100 mourn girl, 10, slain as she aided blind sister
It was the celebration of a “little woman” who woke up on Saturday mornings and took orders for homemade omelets, walked around in her mother’s heels with her hands on her hips and treated her blind sister, Valerie, as if she were her own daughter.
“ She helped me so much,” Nequiel Fowler’s mother, Linda Williams, said as she looked down at her 10-year- old daughter’s white casket. “She was my twin. She will be missed.”
About 100 mourners gathered at Smith and Thomas Funeral Home on the West Side on Friday for the funeral service for Nequiel, whom family members repeatedly described as a “little woman” in the days following her death.

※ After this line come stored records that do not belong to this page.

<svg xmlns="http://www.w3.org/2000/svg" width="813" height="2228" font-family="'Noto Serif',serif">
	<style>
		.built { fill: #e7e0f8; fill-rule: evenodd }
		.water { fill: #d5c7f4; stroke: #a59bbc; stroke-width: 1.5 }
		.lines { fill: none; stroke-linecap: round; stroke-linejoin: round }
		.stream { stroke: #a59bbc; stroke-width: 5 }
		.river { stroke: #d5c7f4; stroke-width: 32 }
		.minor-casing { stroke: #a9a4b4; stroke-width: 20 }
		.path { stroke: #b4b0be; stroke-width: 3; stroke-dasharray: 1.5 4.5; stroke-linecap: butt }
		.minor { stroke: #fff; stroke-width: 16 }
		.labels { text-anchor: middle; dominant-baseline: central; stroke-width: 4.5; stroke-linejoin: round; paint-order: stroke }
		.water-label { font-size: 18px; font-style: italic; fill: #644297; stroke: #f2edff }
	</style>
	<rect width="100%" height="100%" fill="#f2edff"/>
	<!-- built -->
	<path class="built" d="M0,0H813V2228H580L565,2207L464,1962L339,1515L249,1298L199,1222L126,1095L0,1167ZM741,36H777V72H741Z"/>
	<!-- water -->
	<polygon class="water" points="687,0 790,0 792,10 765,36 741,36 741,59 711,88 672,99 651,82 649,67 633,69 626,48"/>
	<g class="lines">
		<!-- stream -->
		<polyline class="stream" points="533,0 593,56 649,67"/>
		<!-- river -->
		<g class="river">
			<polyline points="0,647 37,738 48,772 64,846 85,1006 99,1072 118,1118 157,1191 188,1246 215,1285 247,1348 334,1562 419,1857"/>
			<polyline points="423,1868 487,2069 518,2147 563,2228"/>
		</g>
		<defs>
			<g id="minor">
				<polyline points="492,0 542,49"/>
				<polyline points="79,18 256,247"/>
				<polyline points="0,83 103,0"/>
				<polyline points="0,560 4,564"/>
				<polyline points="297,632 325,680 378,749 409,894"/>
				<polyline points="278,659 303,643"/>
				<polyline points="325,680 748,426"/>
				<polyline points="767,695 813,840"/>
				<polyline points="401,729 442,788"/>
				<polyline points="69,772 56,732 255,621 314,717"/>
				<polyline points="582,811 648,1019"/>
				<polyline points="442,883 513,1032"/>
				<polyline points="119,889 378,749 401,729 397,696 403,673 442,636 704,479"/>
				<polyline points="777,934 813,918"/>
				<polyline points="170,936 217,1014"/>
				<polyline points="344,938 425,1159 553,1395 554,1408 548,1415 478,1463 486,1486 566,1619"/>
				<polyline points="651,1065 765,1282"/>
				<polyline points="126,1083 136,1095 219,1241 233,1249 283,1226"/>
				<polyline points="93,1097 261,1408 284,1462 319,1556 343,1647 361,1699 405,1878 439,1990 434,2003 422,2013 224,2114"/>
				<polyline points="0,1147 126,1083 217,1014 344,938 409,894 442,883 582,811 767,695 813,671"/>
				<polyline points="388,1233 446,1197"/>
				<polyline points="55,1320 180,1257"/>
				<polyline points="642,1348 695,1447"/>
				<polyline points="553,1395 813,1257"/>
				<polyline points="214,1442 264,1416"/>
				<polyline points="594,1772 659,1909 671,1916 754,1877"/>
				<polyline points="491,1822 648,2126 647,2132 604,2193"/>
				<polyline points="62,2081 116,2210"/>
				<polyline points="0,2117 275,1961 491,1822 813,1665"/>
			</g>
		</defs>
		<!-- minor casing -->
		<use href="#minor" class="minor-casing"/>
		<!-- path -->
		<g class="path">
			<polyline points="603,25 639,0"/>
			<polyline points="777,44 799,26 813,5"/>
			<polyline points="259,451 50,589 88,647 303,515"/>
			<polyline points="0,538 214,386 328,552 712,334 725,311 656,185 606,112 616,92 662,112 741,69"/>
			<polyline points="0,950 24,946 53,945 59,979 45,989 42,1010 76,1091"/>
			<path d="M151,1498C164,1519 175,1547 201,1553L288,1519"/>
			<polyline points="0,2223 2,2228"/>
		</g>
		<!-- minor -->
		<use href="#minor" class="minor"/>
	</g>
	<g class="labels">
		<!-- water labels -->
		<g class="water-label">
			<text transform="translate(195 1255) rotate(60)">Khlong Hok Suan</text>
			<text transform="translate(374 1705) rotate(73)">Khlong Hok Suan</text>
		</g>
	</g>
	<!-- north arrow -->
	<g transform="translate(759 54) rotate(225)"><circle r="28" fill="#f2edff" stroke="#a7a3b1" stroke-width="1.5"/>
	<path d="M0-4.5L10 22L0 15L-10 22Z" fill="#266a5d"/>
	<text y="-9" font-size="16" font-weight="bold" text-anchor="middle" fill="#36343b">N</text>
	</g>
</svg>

Nequiel, known as “Nee-Nee,” was killed in a gang-related shooting as she guided 5-year- old Valerie around their South Chicago neighborhood. Four men from the neighborhood with alleged gang ties were charged in the shooting Thursday. When their mug shots were published Friday, Nequiel’s 8-year- old brother, Xavier, recognized them as “mean men” from the neighborhood, Linda Williams said.

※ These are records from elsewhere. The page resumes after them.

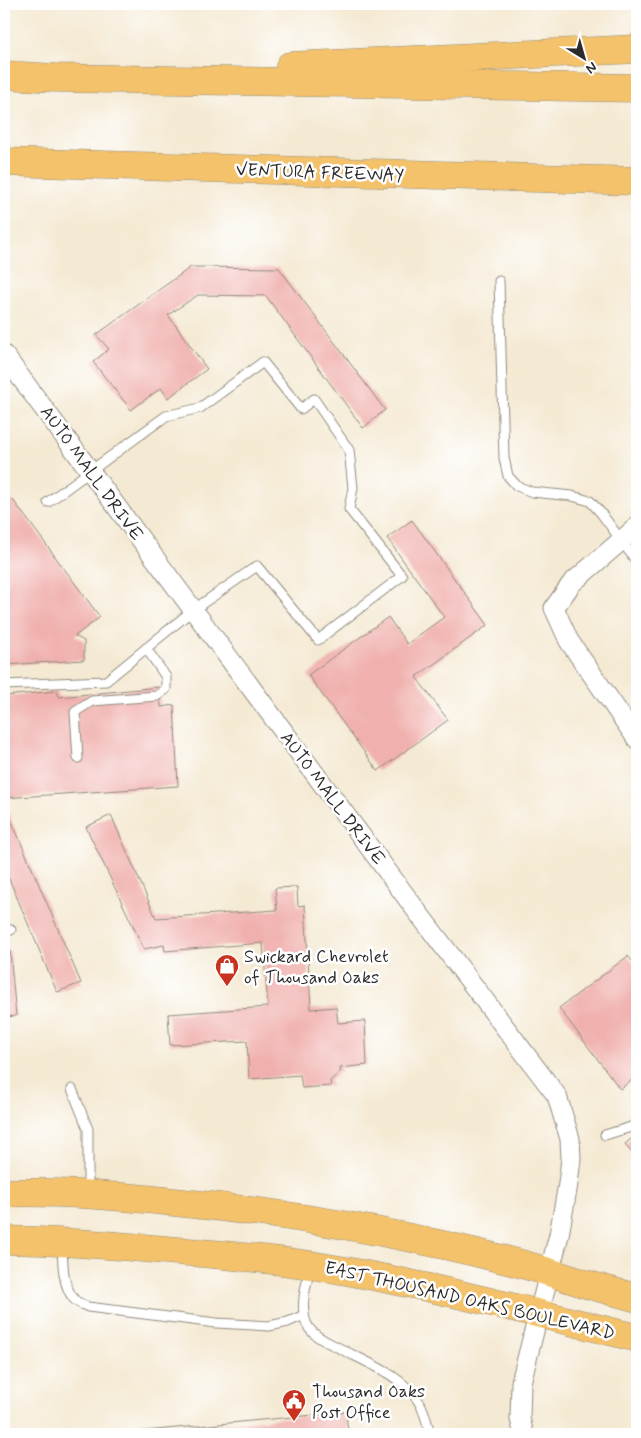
<svg xmlns="http://www.w3.org/2000/svg" width="641" height="1438" font-family="Mynerve,sans-serif">
<style>
.building{fill:#f0b1ae}
.lines{fill:none;stroke-linecap:round;stroke-linejoin:round}
.service-casing{stroke:#908a7e;stroke-width:11}
.minor-casing{stroke:#908a7e;stroke-width:21}
.primary-casing{stroke:#908a7e;stroke-width:29}
.motorway-casing{stroke:#908a7e;stroke-width:29}
.service{stroke:#fff;stroke-width:9}
.minor{stroke:#fff;stroke-width:19}
.primary{stroke:#f4c26a;stroke-width:28}
.motorway{stroke:#f4c26a;stroke-width:28}
.labels{text-anchor:middle;stroke-width:5;stroke-linejoin:round;paint-order:stroke}
.street-label{font-size:18px;fill:#2b2b2b;stroke:#fff}
.poi-label{font-size:18px;fill:#2b2b2b;stroke:#fff;text-anchor:start}
</style>
<rect width="100%" height="100%" fill="#fff"/>
<filter id="ink" filterUnits="userSpaceOnUse"><feTurbulence type="fractalNoise" baseFrequency=".02" numOctaves="2"/><feDisplacementMap in="SourceGraphic" scale="10" xChannelSelector="R" yChannelSelector="G"/><feConvolveMatrix kernelMatrix="1 2 1 2 8 2 1 2 1" color-interpolation-filters="sRGB"/></filter>
<filter id="wash" filterUnits="userSpaceOnUse"><feTurbulence type="fractalNoise" baseFrequency=".0096" numOctaves="4" result="noise"/><feDisplacementMap in="SourceGraphic" scale="20" xChannelSelector="R" yChannelSelector="G"/><feGaussianBlur stdDeviation="1.12" result="paint"/><feColorMatrix in="noise" values="0 0 0 0 0 0 0 0 0 0 0 0 0 0 0 0 0 1.4 0 .05"/><feComposite in="paint" operator="in"/></filter>
<g filter="url(#wash)">
<rect width="100%" height="100%" fill="#f4e9d2"/>
<g id="blocks">
<g class="building">
<polygon points="191,267 279,268 385,410 363,428 266,296 198,295 168,315 207,369 168,398 161,388 131,410 93,362 109,349 96,335"/>
<polygon points="13,500 100,617 75,636 84,641 84,660 4,665 4,507"/>
<polygon points="412,520 488,625 416,677 448,720 378,771 308,675 388,617 407,644 444,617 387,538"/>
<polygon points="159,687 161,707 174,705 178,786 4,798 4,696 57,691 59,697"/>
<polygon points="4,803 81,983 57,992 4,867"/>
<polygon points="111,815 156,918 277,910 275,888 297,887 298,906 305,905 311,1009 336,1007 338,1023 365,1021 367,1065 340,1068 341,1071 330,1081 331,1086 302,1088 300,1075 249,1079 247,1041 170,1045 168,1014 268,1007 263,943 165,951 164,945 144,949 86,827"/>
<polygon points="10,951 16,1016 4,1017 4,952"/>
<polygon points="628,956 637,967 637,1076 620,1089 559,1008"/>
<polygon points="637,1134 637,1160 625,1144"/>
<polygon points="346,1412 348,1434 134,1434 134,1432"/>
</g>
</g>
</g>
<g filter="url(#ink)">
<use href="#blocks" fill-opacity="0" stroke="#908a7e" stroke-width="1"/>
<g class="lines">
<g class="service-casing">
<g id="service">
<polyline points="499,281 504,458 508,476 517,486 532,492 572,496 590,501 601,513 637,562"/>
<polyline points="4,685 106,681 193,610 257,566 318,640 402,576 349,509 353,488 349,450 314,399 301,409 263,362 200,408 166,416 48,502"/>
<polyline points="78,758 75,712 92,701 157,696 166,689 166,677 146,648"/>
<polyline points="4,931 11,930"/>
<polyline points="72,1089 88,1129 88,1192"/>
<polyline points="605,1135 631,1127 637,1123"/>
<path d="M62,1245C63,1263 62,1285 74,1299C77,1303 84,1305 88,1307L216,1323L269,1326L288,1322L304,1315"/>
<path d="M310,1268C306,1286 298,1311 309,1328C315,1337 327,1342 337,1347C365,1362 401,1374 419,1402C425,1411 427,1424 430,1434"/>
</g>
</g>
<g class="minor-casing">
<g id="minor">
<polyline points="4,355 419,914 557,1096 570,1139 571,1159 568,1184 559,1235 521,1382 520,1419 524,1434"/>
<polyline points="637,527 572,583 554,608 569,641 637,739"/>
</g>
</g>
<g class="primary-casing">
<g id="primary">
<path d="M4,1193C60,1191 118,1196 174,1202C287,1213 400,1233 510,1261C535,1267 558,1275 582,1283C600,1288 619,1293 637,1298"/>
<path d="M4,1240C58,1241 112,1245 166,1250C226,1255 287,1260 346,1271C444,1289 541,1314 637,1338"/>
</g>
</g>
<g class="motorway-casing">
<g id="motorway">
<polyline points="290,66 637,49"/>
<polyline points="4,75 56,78 637,88"/>
<polyline points="4,162 637,181"/>
</g>
</g>
<use href="#service" class="service"/>
<use href="#minor" class="minor"/>
<use href="#primary" class="primary"/>
<use href="#motorway" class="motorway"/>
</g>
</g>
<defs>
<g id="shop-pin" transform="scale(1.25)"><path d="M0 17L-7.5 6A9.5 9.5 0 1 1 7.5 6Z" fill="#c8321e" stroke="#fff"/><path d="M-5-2.5h2.3a2.7 3.5 0 0 1 5.4 0H5L5.5 6h-11ZM-1.5-2.5h3a1.5 2.3 0 0 0-3 0Z" fill="#fff"/></g>
<g id="civic-pin" transform="scale(1.25)"><path d="M0 17L-7.5 6A9.5 9.5 0 1 1 7.5 6Z" fill="#c8321e" stroke="#fff"/><path d="M-.6-6.5H3V-4.5H.6V-3L4-1V1h2V6H-6V1h2V-1L-.6-3ZM-1.2 2.5V6h2.4V2.5Z" fill="#fff"/></g>
</defs>
<g fill-rule="evenodd">
<use href="#shop-pin" x="227" y="966"/>
<use href="#civic-pin" x="294" y="1401"/>
</g>
<g class="labels">
<g class="street-label">
<text transform="translate(320 172) rotate(2)" y="6">VENTURA FREEWAY</text>
<text transform="translate(92 473) rotate(54)" y="6">AUTO MALL DRIVE</text>
<text transform="translate(333 798) rotate(53)" y="6">AUTO MALL DRIVE</text>
<text transform="translate(470 1300) rotate(13)" y="6">EAST THOUSAND OAKS BOULEVARD</text>
</g>
<g class="poi-label">
<text x="244" y="962">Swickard Chevrolet<tspan x="244" dy="21">of Thousand Oaks</tspan></text>
<text x="312" y="1397">Thousand Oaks<tspan x="312" dy="21">Post Office</tspan></text>
</g>
</g>
<rect width="641" height="1438" fill="none" stroke="#fff" stroke-width="20"/>
<g transform="translate(584 58) rotate(143)" stroke="#ffffff" stroke-width="4" paint-order="stroke">
<path d="M0-4L9 19L0 12L-9 19Z" fill="#2b2b2b"/>
<text y="-8" font-size="14" font-weight="bold" text-anchor="middle" fill="#2b2b2b">N</text>
</g>
</svg>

The capture of the alleged shooters brought little comfort to mourners as they filed past the young girl’s casket. Some yelled out of sheer grief, others because they barely recognized Nee-Nee as she lay in a white, princesslike dress and earrings, with white beads and barrettes her mother had put in for her back-to-school hairdo.
Nee-Nee was known for saying to visiting friends and family: “Let me get a dollar.” So, as they passed her body Friday, some mourners put dollars into her hands.

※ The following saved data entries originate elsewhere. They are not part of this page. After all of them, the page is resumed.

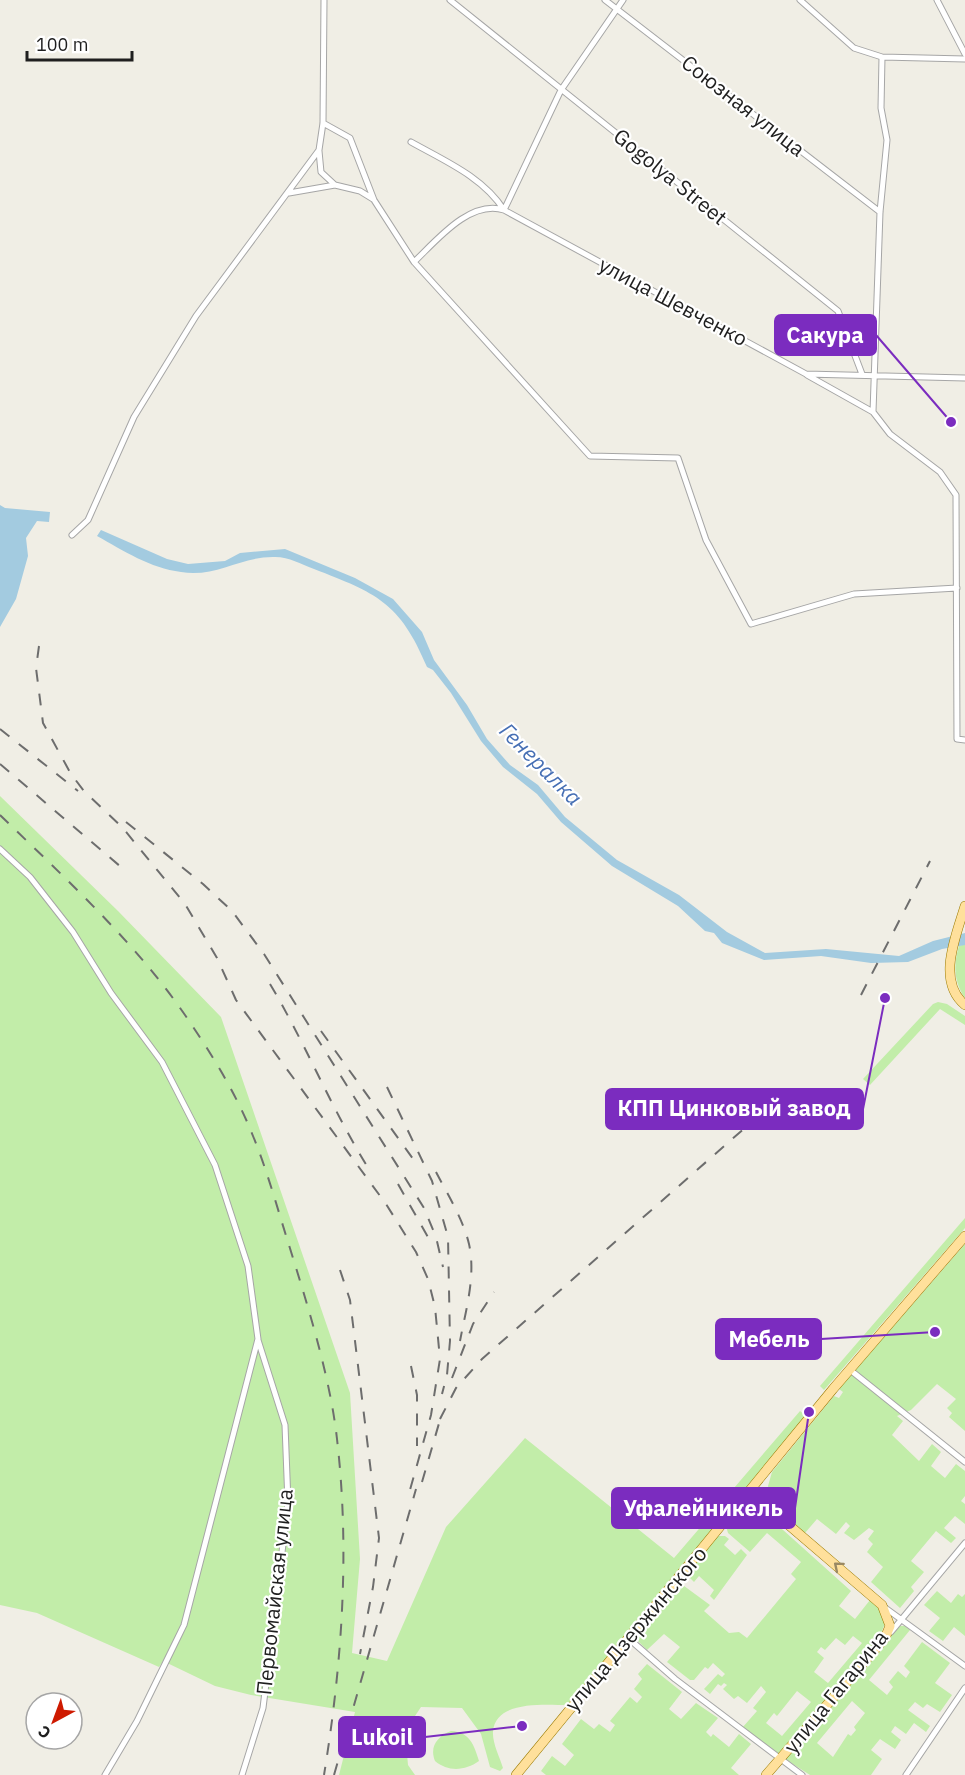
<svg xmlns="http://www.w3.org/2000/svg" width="965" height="1775" font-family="'IBM Plex Sans',sans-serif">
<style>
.grass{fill:#c2eda9;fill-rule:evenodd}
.water{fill:#a3cbe0}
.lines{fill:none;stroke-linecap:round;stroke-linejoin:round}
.street-casing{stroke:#a6a6a6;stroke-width:7}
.primary-casing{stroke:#9a7a00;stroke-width:10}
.street{stroke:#fff;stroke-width:5}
.primary{stroke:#ffe09b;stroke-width:9}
.rail{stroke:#6d6d6d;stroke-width:2;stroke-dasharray:12 12;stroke-linecap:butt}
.oneway{stroke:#9a8963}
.labels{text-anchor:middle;stroke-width:4.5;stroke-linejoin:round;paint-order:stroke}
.street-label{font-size:21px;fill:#1f1f1f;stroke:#fff}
.water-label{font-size:22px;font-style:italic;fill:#466fb4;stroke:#fff}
.leader{fill:none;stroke:#7b2cbf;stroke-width:2}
.callout-dot{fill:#7b2cbf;stroke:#fff;stroke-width:2}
.callout{fill:#7b2cbf;stroke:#7b2cbf;stroke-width:2}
.callout-label{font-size:22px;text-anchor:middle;font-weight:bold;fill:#fff}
</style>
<rect width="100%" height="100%" fill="#f0eee5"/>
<path class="grass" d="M0,796L118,911L221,1017L350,1393L360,1559L352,1653L387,1661L446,1527L525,1438L674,1558L800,1411L806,1416L679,1573L567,1705C545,1705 496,1700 493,1731C492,1743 500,1758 503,1768L500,1771L490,1767L481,1734L462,1708L421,1707L405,1731L408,1765L415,1775H339L355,1712L251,1695L215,1686L163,1661L159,1667L37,1613L0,1605Z
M965,944V998C954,982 953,965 959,946Z
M938,1002L947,1004L965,1016V1025L940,1009L870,1085L863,1079L933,1004Z
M965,1218V1228L824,1390L820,1386Z
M965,1244V1431L949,1417L952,1413L947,1408L956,1399L937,1384L911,1410L897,1416L903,1421L892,1435L919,1461L932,1444L941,1452L931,1466L945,1478L956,1464L965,1471V1496L961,1501L965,1504V1524L955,1516L944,1528L956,1538L951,1543L936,1531L911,1561L924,1572L911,1587L914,1591L900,1608L871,1582L883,1567L867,1552L873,1544L868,1539L874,1531L869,1528L854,1540L844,1533L850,1526L846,1522L836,1534L817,1519L805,1533L773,1506L768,1486L772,1472L834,1396L839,1398L843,1392L839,1389Z
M753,1503L851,1591L839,1606L855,1619L870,1600L879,1608L885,1623L879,1639L778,1755L742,1728L757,1711L753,1708L766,1692L761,1686L747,1703L738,1696L734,1699L723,1689L727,1685L724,1683L721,1686L718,1684L710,1694L704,1689L718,1674L722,1677L725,1674L713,1663L708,1669L705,1667L694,1680H690L667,1662L680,1647L664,1634L647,1650L637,1640V1634L680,1583L710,1605L704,1611L729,1633L739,1632L747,1638L796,1579L791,1574L801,1562L767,1533L750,1552L728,1533L726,1526L744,1504ZM853,1636L862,1643L828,1683L814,1672L824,1658L817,1652L821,1647L825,1650L836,1638L845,1645ZM797,1691L811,1702L782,1736L766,1723L774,1713L777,1716Z
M717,1536H725L729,1539L724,1545L735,1555L741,1549L747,1555L714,1600L710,1596L714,1590L699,1576L694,1582L690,1578L691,1569Z
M937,1591L951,1603L958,1594L962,1597L965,1594V1636L954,1627L943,1641L929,1631L940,1618L924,1605Z
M899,1626H905L910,1630L869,1680L887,1695L893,1687L889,1682L898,1671L906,1678L910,1672L904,1666L922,1642L950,1663L935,1683L952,1695L940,1712L927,1704L923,1708L915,1702L908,1710L930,1726L926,1732L914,1723L906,1734L895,1726L891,1732L901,1740L895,1749L880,1739L871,1750L882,1759L871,1775H810L785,1759ZM852,1701L865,1713L854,1727L856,1730L851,1736L848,1734L833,1757L817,1743Z
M647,1664L682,1692L669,1709L681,1719L696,1703L718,1718L706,1732L711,1737L713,1734L729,1747L739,1734L751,1744L731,1768L739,1775H546L541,1771L552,1756L565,1766L574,1755L562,1744L581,1719L594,1729L599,1724L610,1732L615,1725L610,1721L630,1697L637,1703L642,1697L634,1689L642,1679L638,1674Z
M451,1731C470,1732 474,1745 479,1761C465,1771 448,1772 435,1761C429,1746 438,1736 451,1731Z"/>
<path class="water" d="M0,505L5,508L50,512L49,522L37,521L26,538L28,556L16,599L0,627Z
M101,530L167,559L188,564L225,561L240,553L285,549L355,578L393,599L422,632L434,660L467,705L487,739L510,765L538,785L565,817L617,860L679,895L727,932L765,953L826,949L899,956L933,941L965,933V945L942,949L908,962L871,963L821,956L764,960L722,943L714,933L705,931L678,906L612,866L561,822L537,794L503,767L481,741L451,693L433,670L427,667C400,602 376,593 314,569C300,564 290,557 275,557C241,556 216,578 181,572C150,568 124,551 97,536Z"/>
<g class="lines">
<g class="street-casing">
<path id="street" d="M450,0L838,311L862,374
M605,0L880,212
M800,0L854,48L882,57L965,59
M937,0L965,54
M882,57L881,108L887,140L880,212L873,412L890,434L940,472L956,495L957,739L965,740
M323,123L350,138L374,200L414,262L590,456L678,458L706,540L751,624L854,594L957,588
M411,142C445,161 483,177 504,210L806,374L965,378
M319,151L321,172L335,185L360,191L373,199
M289,193L335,185
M504,210L561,90L623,0
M414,262C436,241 470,199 504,210
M807,375L873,412
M72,535L88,520L134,417L196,316L319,150L323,123L324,0
M0,849L30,877L73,932L111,993L162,1062L215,1165L248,1266L258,1339L184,1625L137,1721L105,1775
M849,1369L965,1462
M884,1607L965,1666
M891,1632L965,1543
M628,1638L675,1679L802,1775
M242,1775L263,1708L288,1503L285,1425L258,1340
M906,1775L965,1688"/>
</g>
<g class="primary-casing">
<path id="primary" d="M965,906C956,936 936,981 965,1005
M749,1491L882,1605L890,1626L885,1638L766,1775
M516,1775L833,1389L965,1236"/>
</g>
<use href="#street" class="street"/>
<use href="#primary" class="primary"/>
<path class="rail" d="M39,646L36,668L43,723L71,774L84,791L122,827L185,904L217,958L236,1000L386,1204L416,1252L428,1279L435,1307L440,1359L431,1415L408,1497
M0,729L78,791
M0,764L121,867
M0,815C64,877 134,941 185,1015C211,1053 236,1093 253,1136C267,1170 277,1207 288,1242C307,1303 330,1376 337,1439C350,1551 342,1664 324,1775
M126,822L203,884L232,911L264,954L424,1208L436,1237L443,1267
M270,984C307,1046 333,1113 372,1174
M861,995L930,861
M321,1031L416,1163
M387,1087L432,1181L448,1237L450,1341L447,1375L442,1394
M436,1172C448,1195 463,1219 469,1244C476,1276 466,1309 460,1341
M398,1184L429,1239
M340,1270L350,1300L379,1538L373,1587L360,1654
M411,1366L417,1395V1446
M452,1378L473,1324L494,1292
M440,1419L456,1388L482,1359L780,1097
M422,1482L442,1413
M334,1775L416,1489"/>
</g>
<defs><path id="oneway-chevron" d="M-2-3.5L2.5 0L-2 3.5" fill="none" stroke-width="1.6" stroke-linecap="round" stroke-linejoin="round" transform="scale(1.5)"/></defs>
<use class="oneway" href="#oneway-chevron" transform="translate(838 1566) rotate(-140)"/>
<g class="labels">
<g class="street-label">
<text transform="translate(743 106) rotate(38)" y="7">Союзная улица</text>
<text transform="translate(670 177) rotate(39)" y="7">Gogolya Street</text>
<text transform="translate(673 302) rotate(28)" y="7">улица Шевченко</text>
<text transform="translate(275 1592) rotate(-84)" y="7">Первомайская улица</text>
<text transform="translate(636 1629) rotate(-50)" y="7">улица Дзержинского</text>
<text transform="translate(836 1692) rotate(-51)" y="7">улица Гагарина</text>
</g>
<g class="water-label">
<text transform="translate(541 764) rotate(45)" y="8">Генералка</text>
</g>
</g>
<path class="leader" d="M951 422L876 335M885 998L863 1109M935 1332L821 1339M809 1412L795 1508M522 1726L425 1737"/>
<g class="callout-dot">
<circle cx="951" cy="422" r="6"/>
<circle cx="885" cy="998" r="6"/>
<circle cx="935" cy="1332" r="6"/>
<circle cx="809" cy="1412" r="6"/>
<circle cx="522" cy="1726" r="6"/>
</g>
<g class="callout">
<rect x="775" y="315" width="101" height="40" rx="6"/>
<rect x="606" y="1089" width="257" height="40" rx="6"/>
<rect x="716" y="1319" width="105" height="40" rx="6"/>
<rect x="612" y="1488" width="183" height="40" rx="6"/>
<rect x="339" y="1717" width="86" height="40" rx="6"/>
</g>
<g class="callout-label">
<text x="825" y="343">Сакура</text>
<text x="734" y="1116">КПП Цинковый завод</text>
<text x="769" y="1347">Мебель</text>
<text x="703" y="1516">Уфалейникель</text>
<text x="382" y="1745">Lukoil</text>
</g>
<g transform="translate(54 1721) rotate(221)"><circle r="28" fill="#ffffff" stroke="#a5a5a5" stroke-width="1.5"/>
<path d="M0-4.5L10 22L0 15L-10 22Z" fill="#ce1a00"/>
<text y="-9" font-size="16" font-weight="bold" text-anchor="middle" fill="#1f1f1f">С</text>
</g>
<path d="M27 51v9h105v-9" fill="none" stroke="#1f1f1f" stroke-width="3"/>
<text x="36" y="51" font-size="18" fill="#1f1f1f" stroke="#ffffff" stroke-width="4.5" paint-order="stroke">100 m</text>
</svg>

And as her blind sister ran her hands along her coffin, then to the surrounding flower arrangements and finally up to Nee-Nee’s body, family members cried out.
“I’m still trying to grasp it in my mind, and it didn’t feel real until I saw her laying there,” said her cousin Nastassia Haley. “She don’t even look like herself, though — which makes it even harder to believe. But I’m glad they caught them.”
When a relative thanked the police, mourners applauded. Law enforcement officials attended the funeral, as did the principal of Arnold Mireles Academy, where Nequiel would have started fourth grade this week.
“This is the first child I have ever lost,” said Principal Rosalydia Diaz. “We opened our building to 1,200 students on Tuesday, but we opened that building — missing.”
A family member read a handwritten letter from Nequiel’s father, who is incarcerated, to honor those missing from her funeral.
“ I used to say, ‘ Nee- Nee, how much do you love me?’ ” the letter read. “She spread her little arms apart so far. Her arms will still be around her daddy.”